Dirigent: Dietfried Bernet

Inszenierung Ravel: Aniara Amos
Inszenierung Orff: René Zisterer
Kostüme & Bühne: Maria-Elena Amos
Licht: Wolfgang Könnyü

Die spanische Stunde (Ravel):

Concepcion - Adrineh Simonian
Gonzalve - Jörg Schneider
Torquemada - Heinz Zednik
Ramiro - Morten Frank Larsen
DonInigo Gomez - Lars Woldt

Die Kluge (Orff):

Der König - Wolfgang Koch
Der Bauer - Sorin Coliban
Des Bauern Tochter - Jennifer O'Loughlin
Der Kerkermeister - Gerhard Ernst
Der Mann mit dem Esel - Daniel Behle
Der Mann mit dem Maulesel - Daniel Schmutzhard
Erster Strolch - Karl-Michael Ebner
Zweiter Strolch - Einar Th. Gudmundsson
Dritter Strolch - Stefan Cerny


„Ungleiches Gespann“
(Dominik Troger)

An der Volksoper hat man zwei Einakter zusammengespannt: Ravel trifft auf Orff. Doch die beiden Herren reden aneinander vorbei. Es genügen ein paar archaisch rhythmisierte Takte Orff’scher Handschrift und Ravels subtil-ironische Präzisionspartitur zerspringt federn- und schräubchenschleudernd wie das Gehäuse einer mechanischen Uhr nach festem Schlag.

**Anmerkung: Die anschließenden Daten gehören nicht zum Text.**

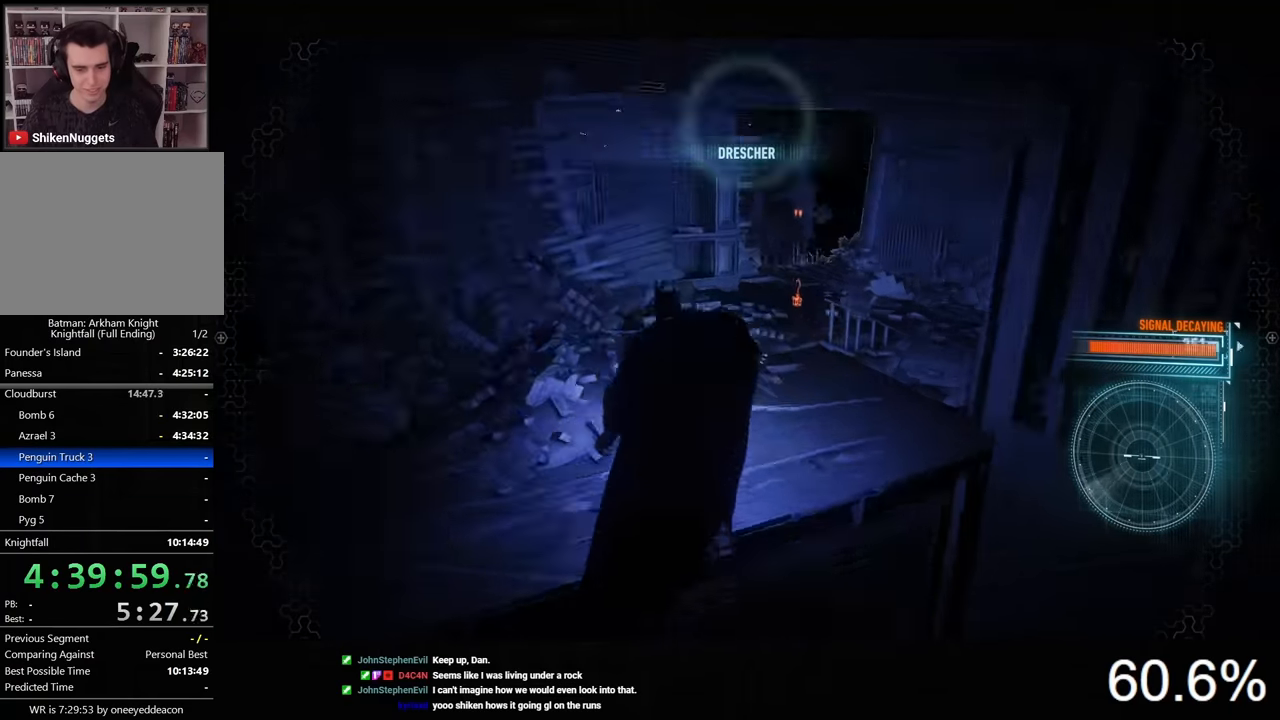
{"keys": ["s"], "mouse": ["left", "right"], "events": [[66, "s", "down"], [100, "mouse_right", "down"], [433, "mouse_left", "down"]]}
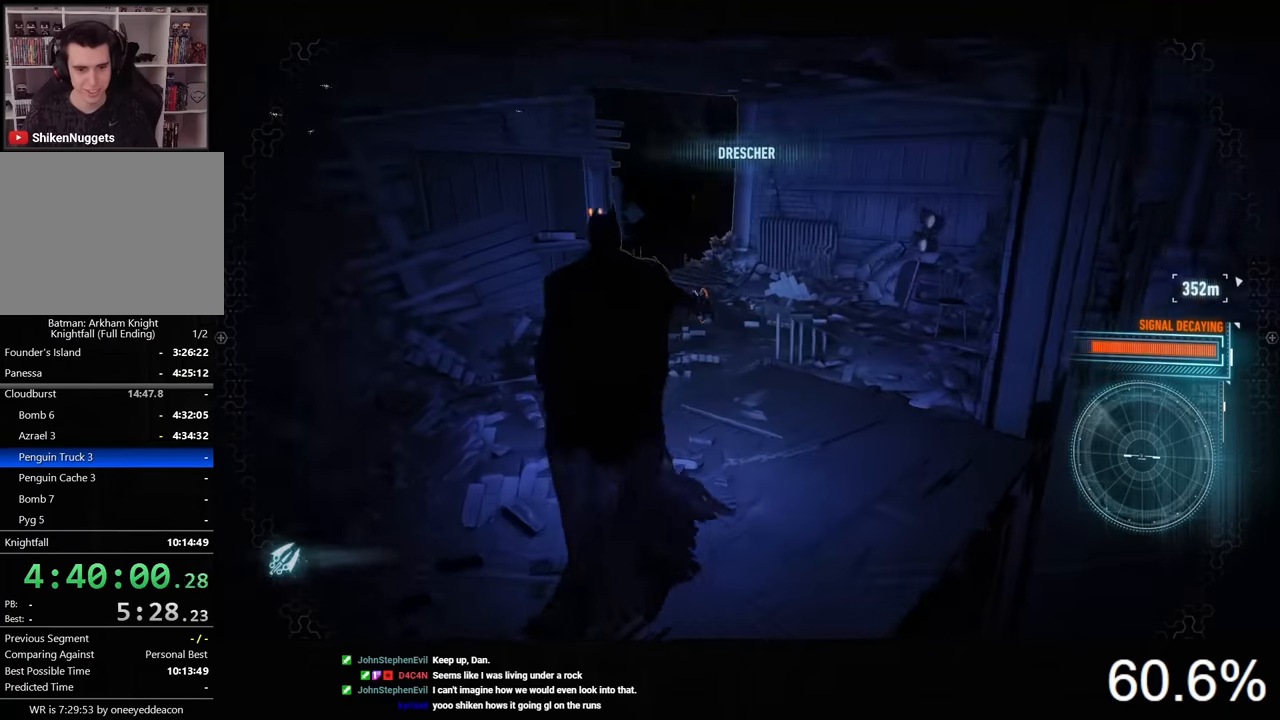
{"keys": ["ctrl", "d", "w"], "mouse": [], "events": [[66, "mouse_left", "up"], [166, "mouse_right", "up"], [166, "s", "up"], [233, "d", "down"], [400, "w", "down"], [433, "ctrl", "down"]]}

Dieser Vergleich ist naheliegend, weil Ravels „Die spanische Stunde“ mit musikalisch feingearbeiteten, aber bissigen Rädchen die erotischen Leidenschaften einer Uhrmachersgattin im spanischen Toledo aufs Korn nimmt. Über seine Motivation, diese knapp einstündige Kurzoper zu schreiben, notierte er: „Eine Menge von Dingen verführten mich in dem Werk, die Mischung von vertrauter Unterhaltung und geflissentlich lächerlichem Lyrismus, die Atmosphäre ungewöhnlicher und amüsanter Geräusche, die in diesem Uhrmacherladen die Personen umhüllt. Schließlich die Vorteile, die aus dem malerischen Rhythmen der spanischen Musik zu ziehen waren.“ (Zitiert nach dem Programmheft zur Aufführung Seite 11). Verbunden hat Ravel seine Musik eng mit der französischen Sprache (an der Volksoper spielt man eine Übersetzung von Marcel Prawy).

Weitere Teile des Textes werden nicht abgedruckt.